How to complete this task
Render the records below as a Markdown table with the columns Row and Text, giving each nonblank line its own numbered row. Leave out the pictures and the blank lines.

■ ■ ■ ■

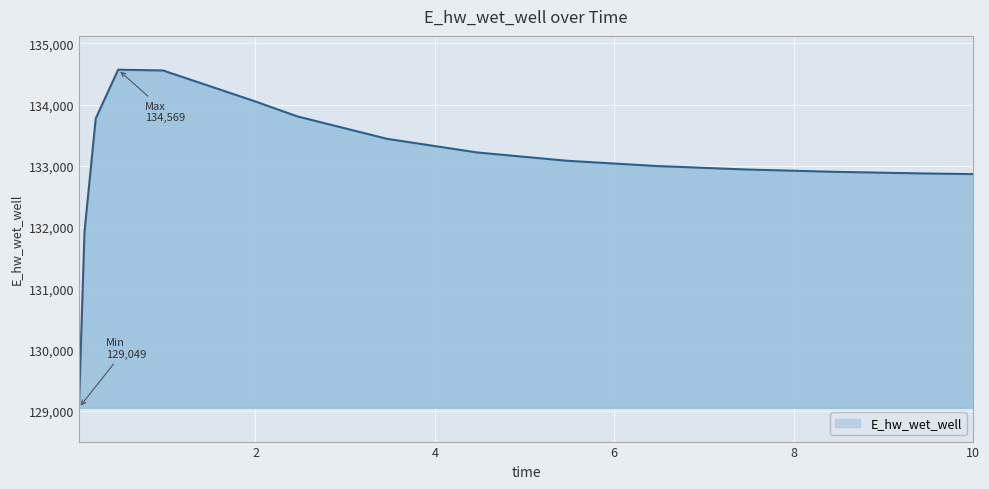

What is the smallest value displayed?

129048.5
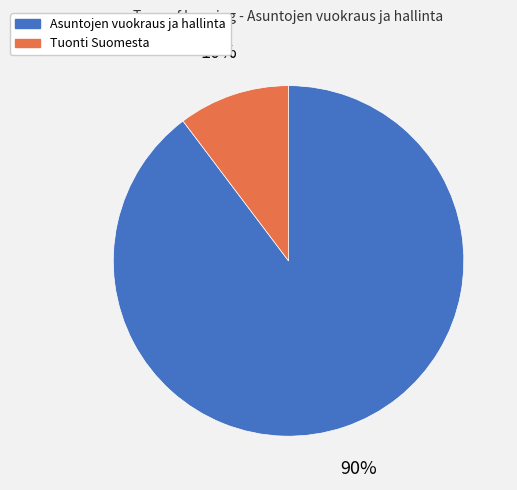

Which category has the smallest portion of the pie?

Tuonti Suomesta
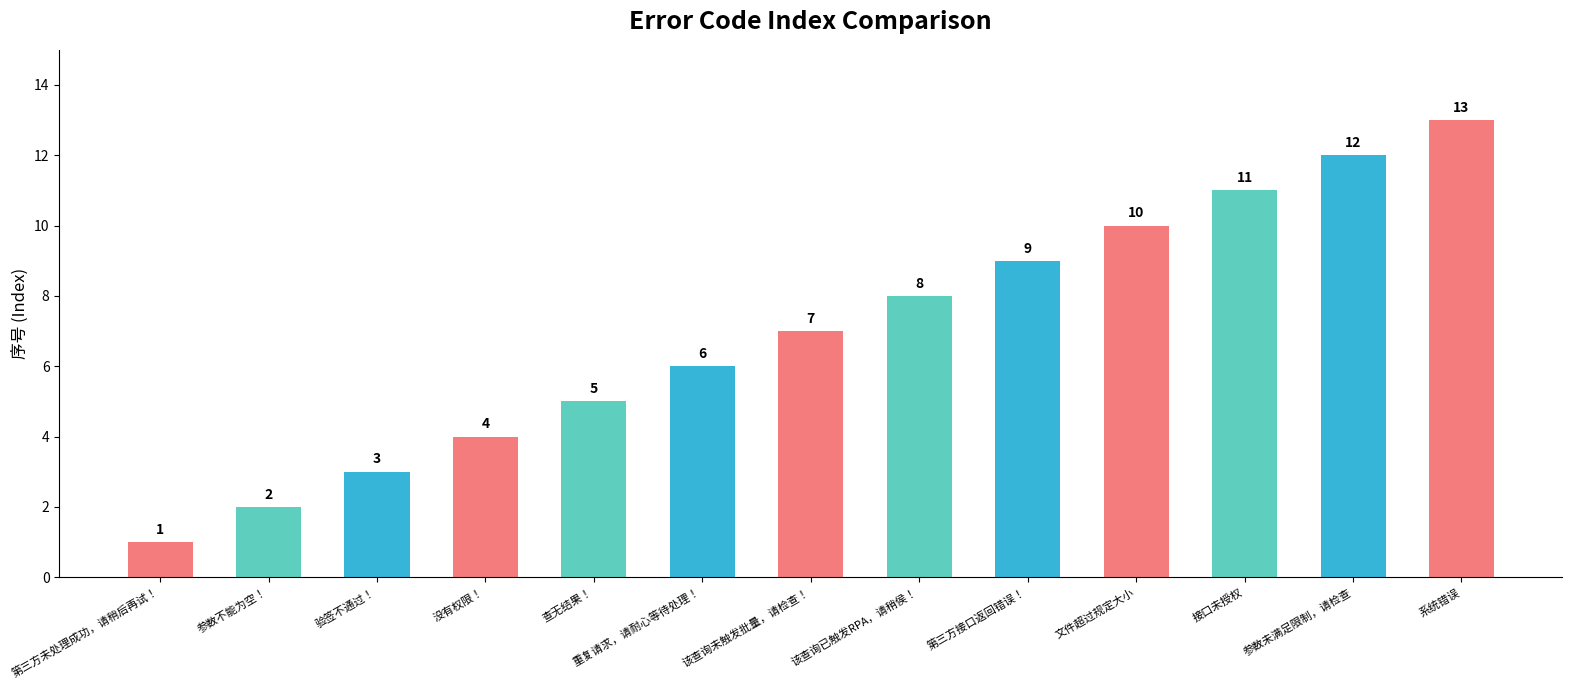

What is the minimum value shown in the chart?

1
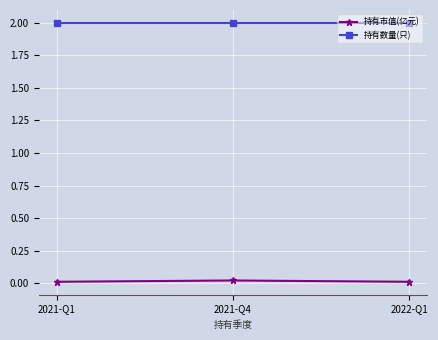

List the series in order of their overall mean, lowest first.

持有市值(亿元), 持有数量(只)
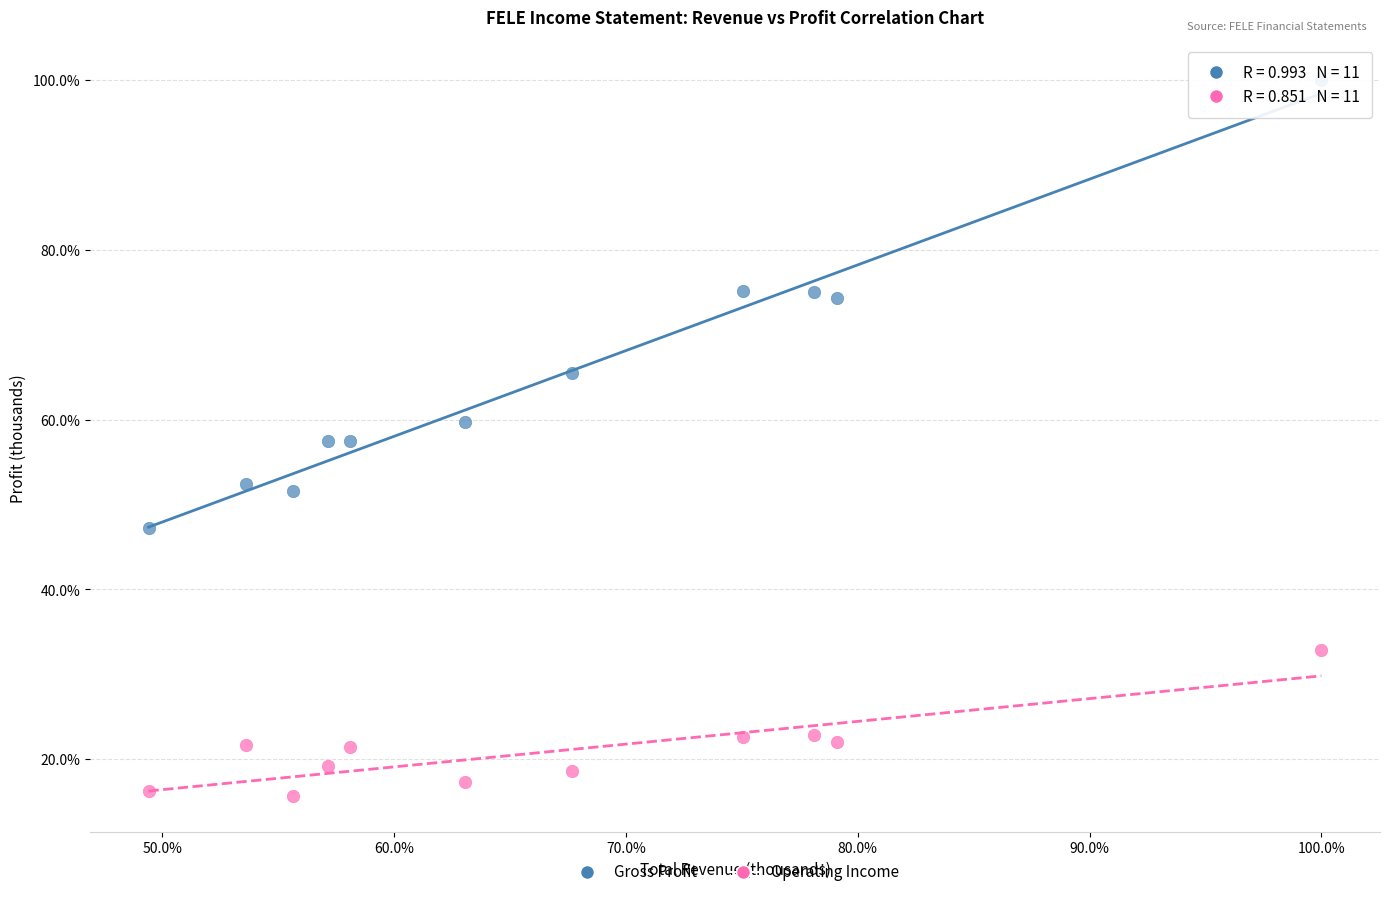

What are all the series names shown in the legend?

Gross Profit, Operating Income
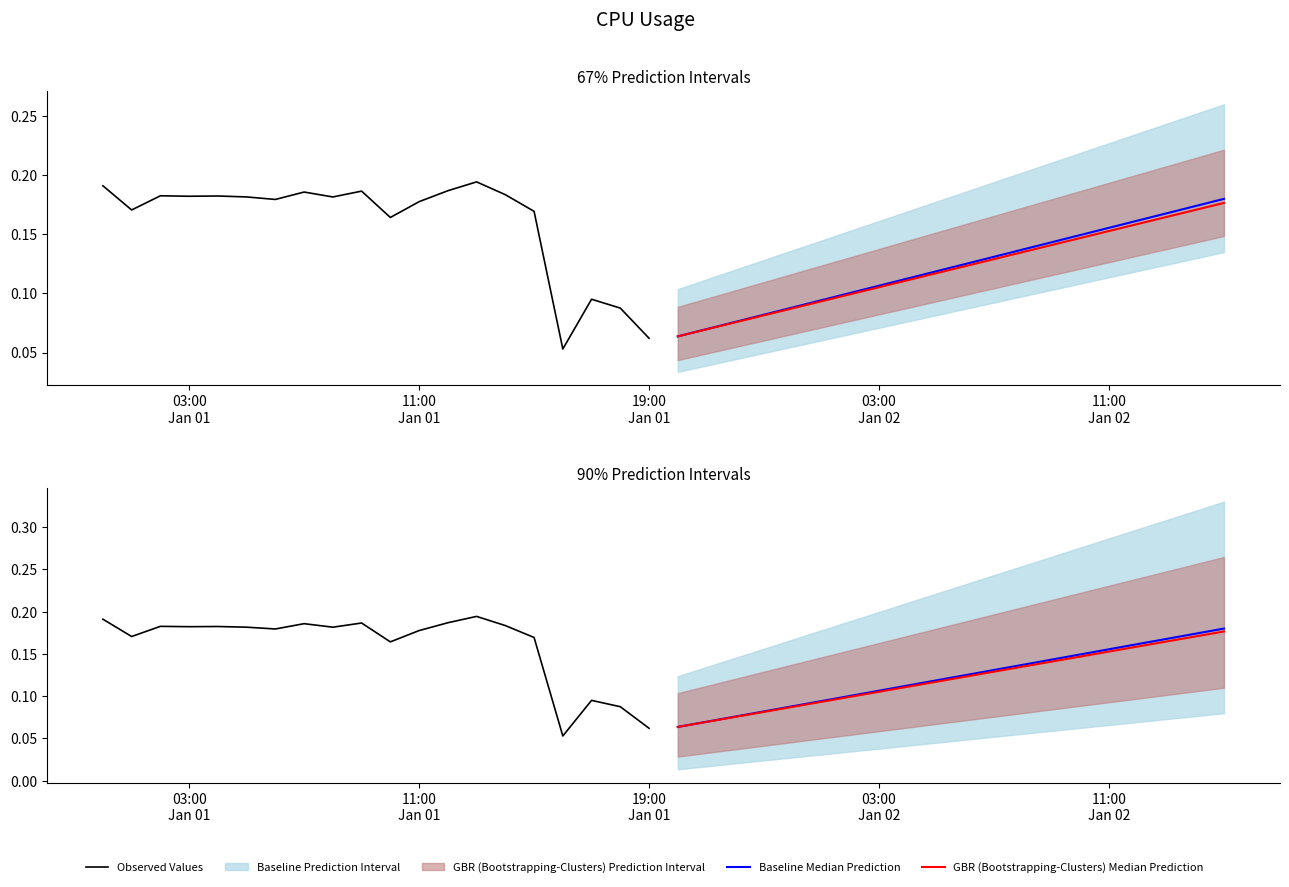

In Observed Values, how many points are higher than both neighbors (excluding endpoints)?

6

■ ■ ■ ■

Answer to this problem
| Row | Text |
|---|---|
| 1 | What is the smallest value displayed? |
| 2 | 129048.5 |
| 3 | Which category has the smallest portion of the pie? |
| 4 | Tuonti Suomesta |
| 5 | What is the minimum value shown in the chart? |
| 6 | 1 |
| 7 | List the series in order of their overall mean, lowest first. |
| 8 | 持有市值(亿元), 持有数量(只) |
| 9 | What are all the series names shown in the legend? |
| 10 | Gross Profit, Operating Income |
| 11 | In Observed Values, how many points are higher than both neighbors (excluding endpoints)? |
| 12 | 6 |